Forewing irrorated (speckled) with black scales at base, along costal margin narrowly and below the upper half of cell at base of interspaces 2 and 3; cell with the usual medial and apical short broad transverse black bars; a short broad, similar, but obliquely placed bar beyond apex of cell from costa to vein 4, its lower portion below vein 5 narrower and bent inwards at an angle; a postdiscal transverse black bar attenuated towards the dorsum and dislocated inwards below vein 5; followed by a broad, posteriorly narrowed, subhyaline (almost glass-like) terminal edging; cilia white.

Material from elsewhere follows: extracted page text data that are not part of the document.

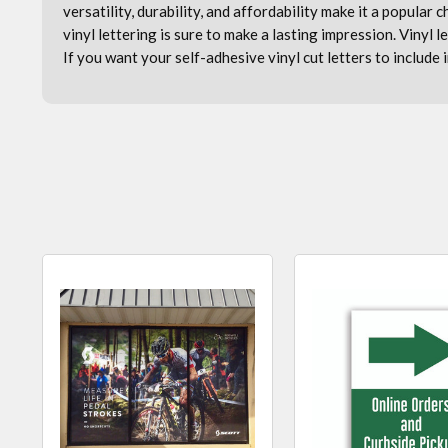
versatility, durability, and affordability make it a popular
vinyl lettering is sure to make a lasting impression. V
inyl 
If you want your self-adhesive vinyl cut letters to include 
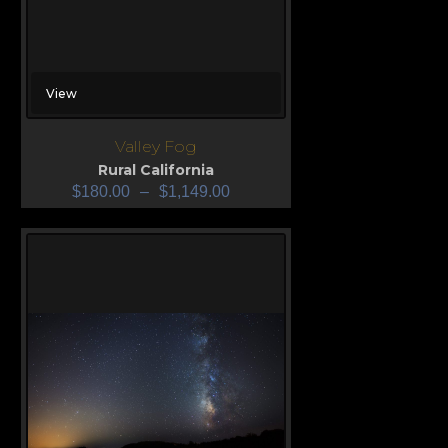
View
Valley Fog
Rural California
$
180.00
–
$
1,149.00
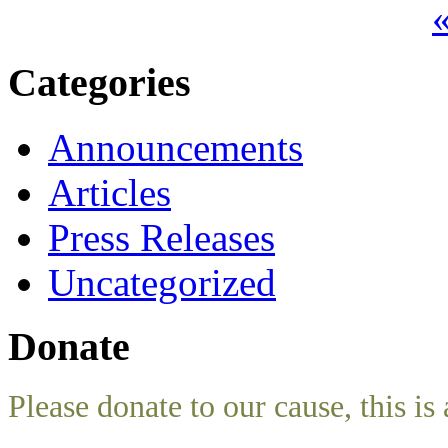
«
Categories
Announcements
Articles
Press Releases
Uncategorized
Donate
Please donate to our cause, this is 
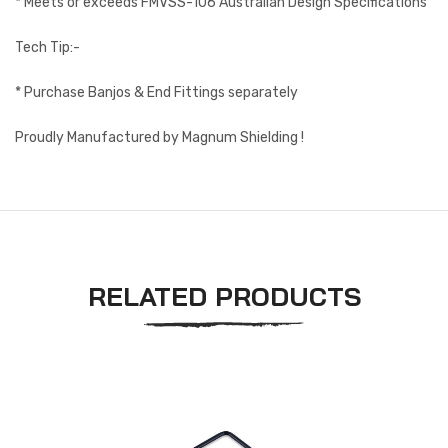
* Meets or exceeds FMVSS-106 Australian Design Specifications
Tech Tip:-
* Purchase Banjos & End Fittings separately
Proudly Manufactured by Magnum Shielding !
RELATED PRODUCTS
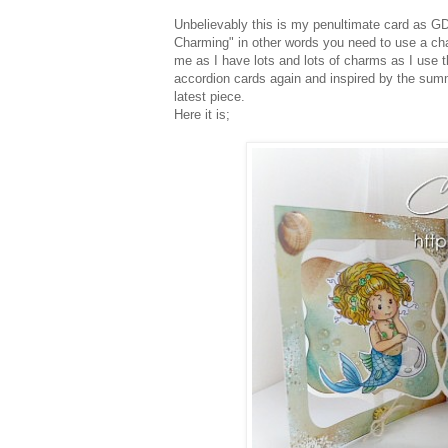
Unbelievably this is my penultimate card as GD
Charming" in other words you need to use a charm
me as I have lots and lots of charms as I use
accordion cards again and inspired by the summ
latest piece.
Here it is;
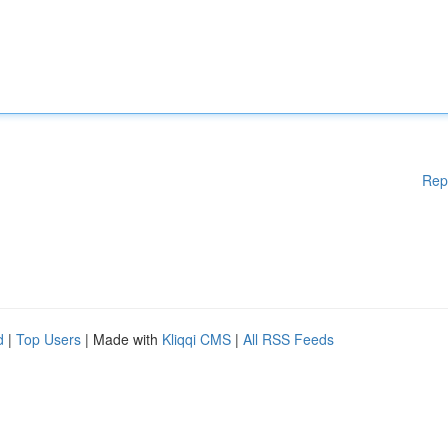
Rep
d
|
Top Users
| Made with
Kliqqi CMS
|
All RSS Feeds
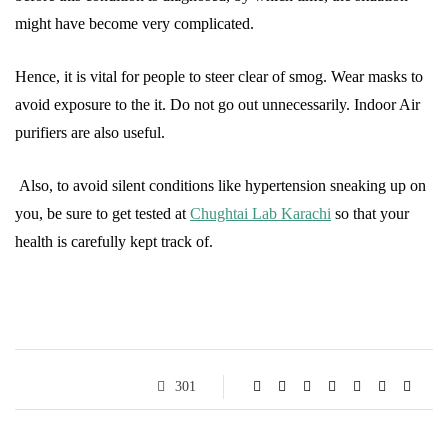
might have become very complicated.
Hence, it is vital for people to steer clear of smog. Wear masks to
avoid exposure to the it. Do not go out unnecessarily. Indoor Air
purifiers are also useful.
Also, to avoid silent conditions like hypertension sneaking up on
you, be sure to get tested at
Chughtai Lab Karachi
so that your
health is carefully kept track of.
301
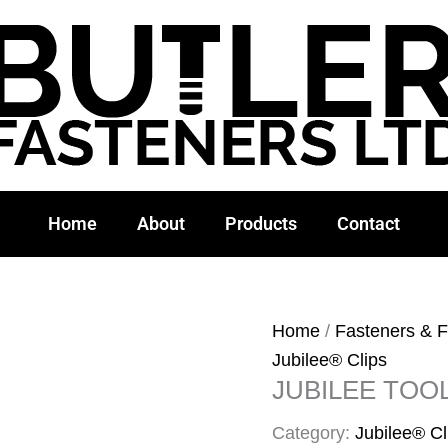
Home
About
Products
Contact
Home
/
Fasteners & F
Jubilee® Clips
JUBILEE TOO
Category:
Jubilee® Cl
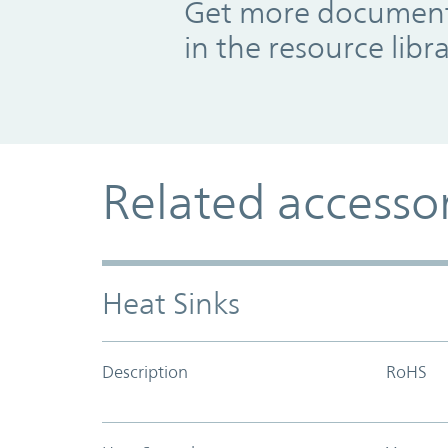
Get more documents
in the resource libr
Related accesso
Heat Sinks
Description
RoHS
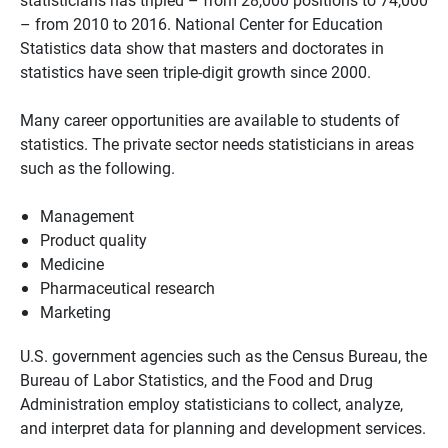
– from 2010 to 2016. National Center for Education
Statistics data show that masters and doctorates in
statistics have seen triple-digit growth since 2000.
Many career opportunities are available to students of
statistics. The private sector needs statisticians in areas
such as the following.
Management
Product quality
Medicine
Pharmaceutical research
Marketing
U.S. government agencies such as the Census Bureau, the
Bureau of Labor Statistics, and the Food and Drug
Administration employ statisticians to collect, analyze,
and interpret data for planning and development services.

Hindwing: base and dorsal margin, for four-fifths of its length, broadly and densely irrorated with black scales; a short oblique pretornal dusky-black bar, rarely centred with pink or carmine; a very large pink to deep crimson ocellus, ringed with black and centred with white, in interspaces 4 and 5, crossing vein 5, and a much smaller black spot sometimes centred minutely with pink or crimson in middle of interspace 7; beyond this a postdiscal curved series of five velvety-black spots, each touched inwardly with silvery, superposed on a broad subhyaline dusky transverse band, which is broadest in the middle and is followed by a subterminal, somewhat narrow, dusky-black band, interrupted at the veins; cilia white.
[1] Afghanistan, Kyrgyzstan, eastern Uzbekistan, Tajikistan, northern Pakistan (Gilgit-Baltistan and parts of Azad Kashmir), northern India (Himachal Pradesh and Uttarakhand), Tibet and other parts of China.